LLM-Powered Observability for Modern Cloud Systems: Telemetry Reasoning, Incident Triage, and Faster Root-Cause Analysis

Modern cloud systems generate overwhelming volumes of telemetry—metrics, logs, traces, and events—yet incident response still relies on manual correlation, tribal knowledge, and brittle rule-based alerts. This work presents an approach to LLM-powered observability that augments traditional monitoring with telemetry reasoning to accelerate incident triage and root-cause analysis. Prashanthi proposes a pipeline that structures heterogeneous signals into a unified incident context, enriches them with service topology, deployment metadata, and SLO/SLA objectives, and guides engineers with evidence-backed hypotheses, next-best queries, and remediation suggestions. By turning noisy telemetry into actionable narratives, the approach aims to reduce MTTD and MTTR in real production settings.

Prashanthi Matam
Discover Financial Services

Prashanthi Matam is a Senior Software Engineer specializing in AI, MLOps, and cloud-native systems. She has deep expertise in full-stack development, cloud infrastructure, DevOps, and AI/ML telemetry, building scalable production systems on platforms such as Kubernetes, TensorFlow, and Lang Chain. Her work spans intelligent observability solutions, predictive maintenance systems.

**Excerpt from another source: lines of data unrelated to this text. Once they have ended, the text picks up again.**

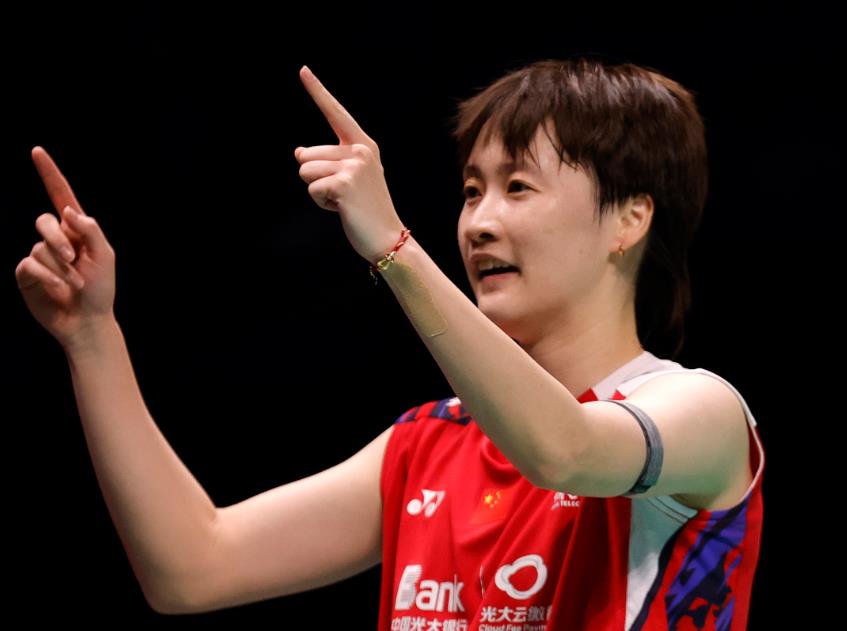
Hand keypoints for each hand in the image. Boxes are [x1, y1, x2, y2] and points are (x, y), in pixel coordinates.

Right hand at [15, 147, 116, 349]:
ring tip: (74, 283)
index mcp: (77, 231)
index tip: (37, 151)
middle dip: (57, 239)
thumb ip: (90, 230)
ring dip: (60, 267)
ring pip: (39, 247)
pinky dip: (47, 276)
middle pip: (44, 220)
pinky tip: (59, 289)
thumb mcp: (105, 256)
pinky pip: (29, 264)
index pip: (61, 196)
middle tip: (74, 259)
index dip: (49, 174)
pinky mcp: (27, 274)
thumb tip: (68, 211)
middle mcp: (56, 239)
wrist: (87, 321)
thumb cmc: (101, 289)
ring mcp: (39, 256)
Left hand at [294, 65, 405, 262]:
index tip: (302, 69)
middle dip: (315, 178)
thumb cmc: (367, 210)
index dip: (317, 91)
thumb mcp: (349, 179)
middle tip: (345, 195)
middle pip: (307, 154)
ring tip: (344, 201)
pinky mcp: (343, 184)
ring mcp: (353, 166)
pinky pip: (312, 189)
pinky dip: (321, 203)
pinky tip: (342, 209)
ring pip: (305, 172)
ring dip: (317, 192)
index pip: (335, 113)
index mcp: (364, 145)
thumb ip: (328, 161)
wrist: (388, 237)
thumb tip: (298, 152)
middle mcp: (360, 150)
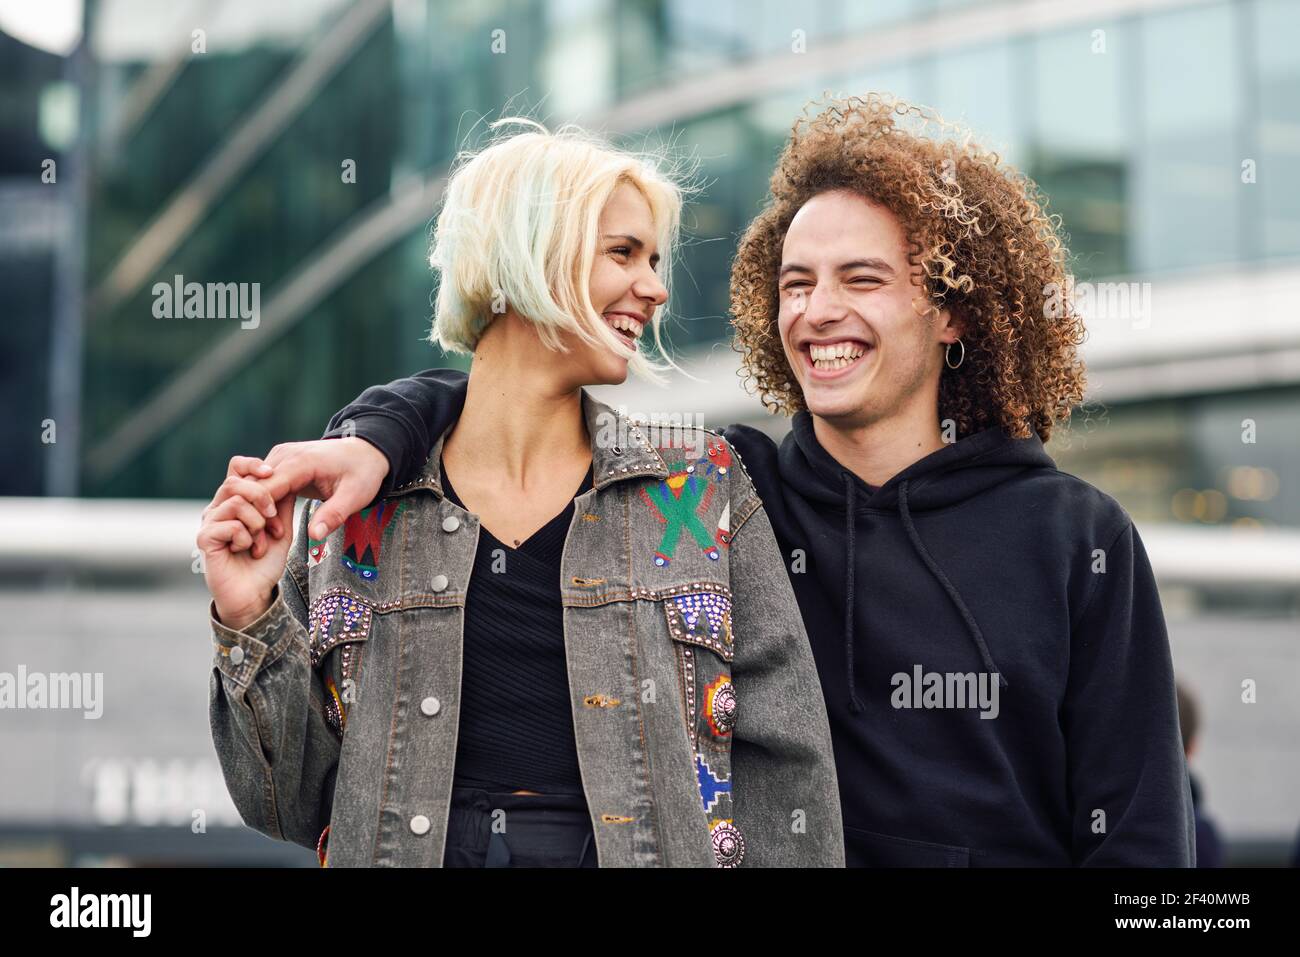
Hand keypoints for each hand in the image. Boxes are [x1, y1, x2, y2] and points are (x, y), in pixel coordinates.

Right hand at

She has strong customer-facing experience, helping enterprise teams deploy, optimize, and operationalize AI models in production, guiding them across the full AI lifecycle—from distributed training and model development to inference optimization, acceleration, and performance tuning. Previously, she focused on improving system reliability, scaling cloud-native workloads, and enhancing the efficiency of data and AI pipelines. Prashanthi holds a master’s degree in computer science from Northeastern University.